> **EXERCISE OBJECTIVE**
For this exercise, restate every line below word for word and drop the images.

Document layout analysis data:
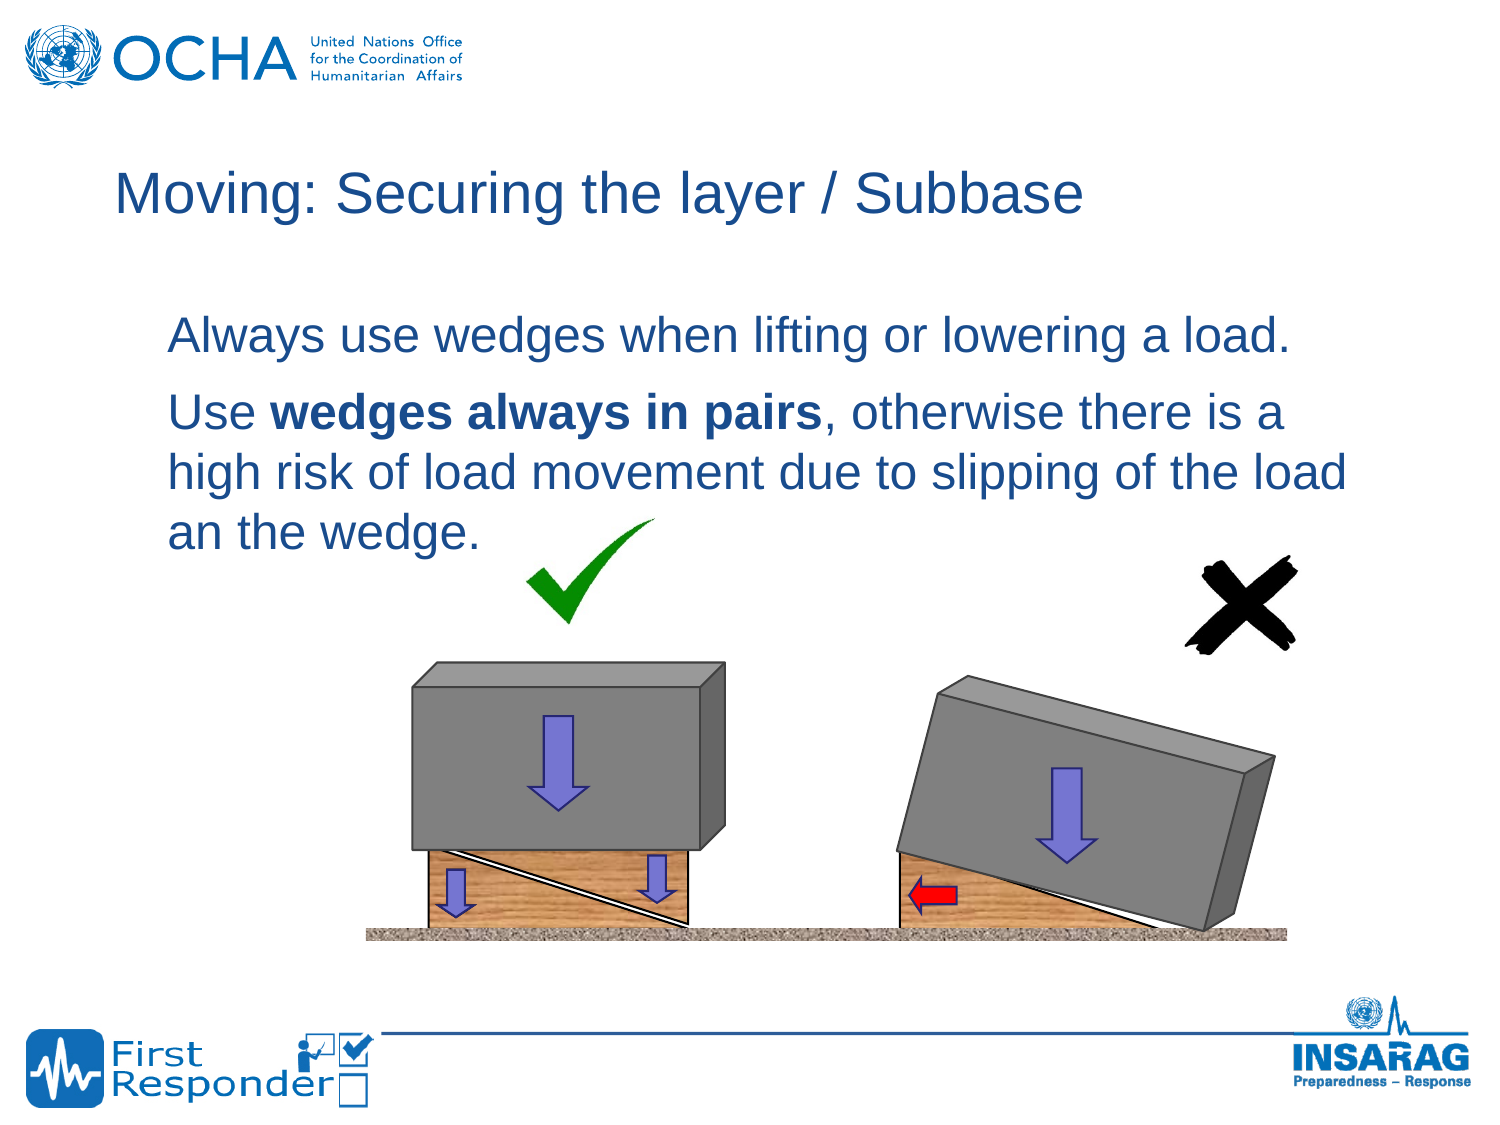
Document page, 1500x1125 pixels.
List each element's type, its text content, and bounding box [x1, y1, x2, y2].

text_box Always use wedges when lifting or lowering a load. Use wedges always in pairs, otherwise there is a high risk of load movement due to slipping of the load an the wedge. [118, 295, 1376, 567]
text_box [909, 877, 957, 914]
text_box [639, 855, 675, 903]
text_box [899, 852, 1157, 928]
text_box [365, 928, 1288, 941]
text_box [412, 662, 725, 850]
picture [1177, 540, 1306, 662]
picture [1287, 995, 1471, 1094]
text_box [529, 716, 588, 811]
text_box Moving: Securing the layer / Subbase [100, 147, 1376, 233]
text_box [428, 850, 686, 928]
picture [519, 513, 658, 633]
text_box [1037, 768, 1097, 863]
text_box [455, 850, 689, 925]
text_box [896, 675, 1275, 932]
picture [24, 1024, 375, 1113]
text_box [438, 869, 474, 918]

> **SOLUTION FOR THIS TASK**
Document page, 1500x1125 pixels.
List each element's type, its text content, and bounding box [x1, y1, x2, y2].

text_box Always use wedges when lifting or lowering a load. Use wedges always in pairs, otherwise there is a high risk of load movement due to slipping of the load an the wedge. [118, 295, 1376, 567]
text_box [909, 877, 957, 914]
text_box [639, 855, 675, 903]
text_box [899, 852, 1157, 928]
text_box [365, 928, 1288, 941]
text_box [412, 662, 725, 850]
picture [1177, 540, 1306, 662]
picture [1287, 995, 1471, 1094]
text_box [529, 716, 588, 811]
text_box Moving: Securing the layer / Subbase [100, 147, 1376, 233]
text_box [428, 850, 686, 928]
picture [519, 513, 658, 633]
text_box [1037, 768, 1097, 863]
text_box [455, 850, 689, 925]
text_box [896, 675, 1275, 932]
picture [24, 1024, 375, 1113]
text_box [438, 869, 474, 918]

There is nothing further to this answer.